17. Februar 2012 | Von | Kategorie: Alternative, Folkrock | 1.437 mal gelesen

Das schwedische Kaff Lund trifft auf Tucson, Arizona, mittendrin der Exil-Schwede Andrew Collberg. Da treffen Gitarrenfolk und psychedelische Elemente auf abstrakten, organischen Indie-Pop. Ein Ego mit genialen Zügen hebt sich aufs musikalische Hochplateau. So auch auf dem letzten Album „On the Wreath“ (2010), wo einem warme Sounds kalt den Rücken runter laufen, dort paaren sich entrücktr Folk, Pop und Indie und gebären einen bildschönen Bastard.

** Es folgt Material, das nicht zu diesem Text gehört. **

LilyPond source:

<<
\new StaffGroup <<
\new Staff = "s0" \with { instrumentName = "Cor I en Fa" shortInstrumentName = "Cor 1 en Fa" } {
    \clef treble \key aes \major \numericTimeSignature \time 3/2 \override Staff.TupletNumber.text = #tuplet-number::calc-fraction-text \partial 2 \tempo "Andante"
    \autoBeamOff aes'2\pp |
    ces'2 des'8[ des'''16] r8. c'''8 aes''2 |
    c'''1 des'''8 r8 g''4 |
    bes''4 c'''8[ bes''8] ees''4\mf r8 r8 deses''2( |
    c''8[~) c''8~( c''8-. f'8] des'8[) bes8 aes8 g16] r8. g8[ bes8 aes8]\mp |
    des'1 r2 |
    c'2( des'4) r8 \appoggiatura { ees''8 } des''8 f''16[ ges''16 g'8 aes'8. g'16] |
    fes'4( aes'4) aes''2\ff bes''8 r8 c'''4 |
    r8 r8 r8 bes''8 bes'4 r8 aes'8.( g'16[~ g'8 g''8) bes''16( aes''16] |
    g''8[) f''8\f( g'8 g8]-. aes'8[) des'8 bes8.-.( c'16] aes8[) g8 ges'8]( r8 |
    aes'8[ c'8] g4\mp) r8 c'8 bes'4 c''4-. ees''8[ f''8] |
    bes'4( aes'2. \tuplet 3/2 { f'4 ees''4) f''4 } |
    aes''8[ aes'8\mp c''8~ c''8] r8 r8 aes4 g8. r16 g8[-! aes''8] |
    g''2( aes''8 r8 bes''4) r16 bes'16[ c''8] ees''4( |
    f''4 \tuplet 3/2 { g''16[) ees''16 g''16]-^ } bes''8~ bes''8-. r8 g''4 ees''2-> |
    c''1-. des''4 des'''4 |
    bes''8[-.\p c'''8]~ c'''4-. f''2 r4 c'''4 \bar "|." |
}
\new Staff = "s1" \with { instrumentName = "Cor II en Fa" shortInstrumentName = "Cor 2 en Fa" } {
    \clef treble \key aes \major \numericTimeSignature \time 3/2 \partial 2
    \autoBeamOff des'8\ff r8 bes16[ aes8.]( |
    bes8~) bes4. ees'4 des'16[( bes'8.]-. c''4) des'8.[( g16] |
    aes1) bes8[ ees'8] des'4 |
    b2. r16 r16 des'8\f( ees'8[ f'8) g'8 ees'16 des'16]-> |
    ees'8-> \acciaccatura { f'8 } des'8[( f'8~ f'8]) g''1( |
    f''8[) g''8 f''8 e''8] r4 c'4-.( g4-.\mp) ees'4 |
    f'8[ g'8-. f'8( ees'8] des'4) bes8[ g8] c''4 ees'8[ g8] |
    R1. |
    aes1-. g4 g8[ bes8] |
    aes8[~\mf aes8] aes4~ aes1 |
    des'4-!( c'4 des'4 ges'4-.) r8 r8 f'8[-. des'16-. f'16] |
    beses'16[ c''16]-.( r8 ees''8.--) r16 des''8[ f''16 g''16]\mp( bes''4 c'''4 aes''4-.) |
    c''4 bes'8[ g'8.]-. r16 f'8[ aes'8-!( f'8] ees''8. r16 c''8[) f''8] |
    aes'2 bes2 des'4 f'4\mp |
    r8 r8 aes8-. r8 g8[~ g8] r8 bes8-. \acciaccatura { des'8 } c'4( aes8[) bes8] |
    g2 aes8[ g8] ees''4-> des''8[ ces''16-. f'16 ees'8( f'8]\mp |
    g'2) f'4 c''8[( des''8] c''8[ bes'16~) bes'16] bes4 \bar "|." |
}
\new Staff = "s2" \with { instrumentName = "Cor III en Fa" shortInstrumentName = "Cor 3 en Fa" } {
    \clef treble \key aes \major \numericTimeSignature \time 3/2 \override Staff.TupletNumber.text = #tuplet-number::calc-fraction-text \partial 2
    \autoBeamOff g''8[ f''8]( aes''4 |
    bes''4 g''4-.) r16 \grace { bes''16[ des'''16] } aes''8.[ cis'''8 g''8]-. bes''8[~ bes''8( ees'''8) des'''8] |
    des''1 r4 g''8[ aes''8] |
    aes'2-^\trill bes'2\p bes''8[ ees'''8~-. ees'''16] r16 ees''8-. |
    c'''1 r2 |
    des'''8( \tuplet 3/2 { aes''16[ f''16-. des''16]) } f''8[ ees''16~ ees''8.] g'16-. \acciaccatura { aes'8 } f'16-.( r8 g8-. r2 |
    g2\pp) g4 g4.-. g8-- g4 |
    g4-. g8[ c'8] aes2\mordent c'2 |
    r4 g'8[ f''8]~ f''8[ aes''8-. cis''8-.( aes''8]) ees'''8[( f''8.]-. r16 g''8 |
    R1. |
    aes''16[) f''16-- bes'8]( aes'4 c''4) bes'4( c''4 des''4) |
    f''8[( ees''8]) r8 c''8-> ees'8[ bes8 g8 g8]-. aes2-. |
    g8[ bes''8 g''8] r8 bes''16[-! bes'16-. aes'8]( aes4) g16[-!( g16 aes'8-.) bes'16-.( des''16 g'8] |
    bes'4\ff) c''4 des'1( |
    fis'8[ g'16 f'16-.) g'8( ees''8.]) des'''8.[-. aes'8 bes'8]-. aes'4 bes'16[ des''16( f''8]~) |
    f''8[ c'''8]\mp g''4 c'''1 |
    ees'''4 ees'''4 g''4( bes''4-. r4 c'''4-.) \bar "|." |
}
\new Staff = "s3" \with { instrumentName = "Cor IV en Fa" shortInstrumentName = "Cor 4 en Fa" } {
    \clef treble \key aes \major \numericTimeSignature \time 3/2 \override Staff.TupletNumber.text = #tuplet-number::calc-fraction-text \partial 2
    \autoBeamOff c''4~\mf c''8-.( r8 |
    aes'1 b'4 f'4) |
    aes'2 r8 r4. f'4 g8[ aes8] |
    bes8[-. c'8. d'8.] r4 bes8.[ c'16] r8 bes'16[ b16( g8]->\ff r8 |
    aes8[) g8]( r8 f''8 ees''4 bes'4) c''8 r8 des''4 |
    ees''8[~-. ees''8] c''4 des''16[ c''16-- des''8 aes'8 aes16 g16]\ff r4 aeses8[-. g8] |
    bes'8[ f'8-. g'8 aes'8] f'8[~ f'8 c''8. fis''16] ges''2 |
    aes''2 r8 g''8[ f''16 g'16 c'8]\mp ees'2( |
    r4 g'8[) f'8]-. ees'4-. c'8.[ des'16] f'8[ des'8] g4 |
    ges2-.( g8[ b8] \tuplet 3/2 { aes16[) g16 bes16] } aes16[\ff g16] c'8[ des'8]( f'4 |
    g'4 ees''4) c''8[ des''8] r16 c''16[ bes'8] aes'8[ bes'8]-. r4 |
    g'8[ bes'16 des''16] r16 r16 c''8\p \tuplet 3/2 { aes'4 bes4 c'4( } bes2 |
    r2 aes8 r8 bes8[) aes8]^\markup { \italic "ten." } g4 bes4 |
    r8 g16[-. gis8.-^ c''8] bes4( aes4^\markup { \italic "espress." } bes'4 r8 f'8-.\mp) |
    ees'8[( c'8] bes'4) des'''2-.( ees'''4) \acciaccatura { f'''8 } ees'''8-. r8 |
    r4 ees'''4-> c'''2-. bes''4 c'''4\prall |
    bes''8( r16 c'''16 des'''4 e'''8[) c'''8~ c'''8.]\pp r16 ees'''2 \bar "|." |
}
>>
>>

Diesmal aber überrascht einen der charakterlich starke wie kongeniale Collberg mit der 7inch Single „Dirty Wind/Back On The Shore“, zwei akustisch eingespielte Popsongs aus einem Guss und zelebriert die hohe Kunst des lässig-luftigen, zeitlosen Liedgutes am Rande der unspektakulären Perfektion.

Collbergs stilistische Nähe zu Musikern wie den Go-Betweens, Elliot Smith, Badly Drawn Boy, den Bryds, den Kinks und nicht zuletzt John Lennon bleibt unüberhörbar. Der chronische Melancholiker mit einer warmen Stimme arrangiert seinen Low-Fi Gitarren-Folk karg und reduziert, dafür ersetzen spröde Schönheit und eine intime Atmosphäre tausend Instrumente. Wer in Andrew Collberg einen suizidgefährdeten Musiker vermutet, irrt gewaltig, auch wenn der junge Mann nur einen Teil seiner Seele ausschüttet. Das aber herzzerreißend.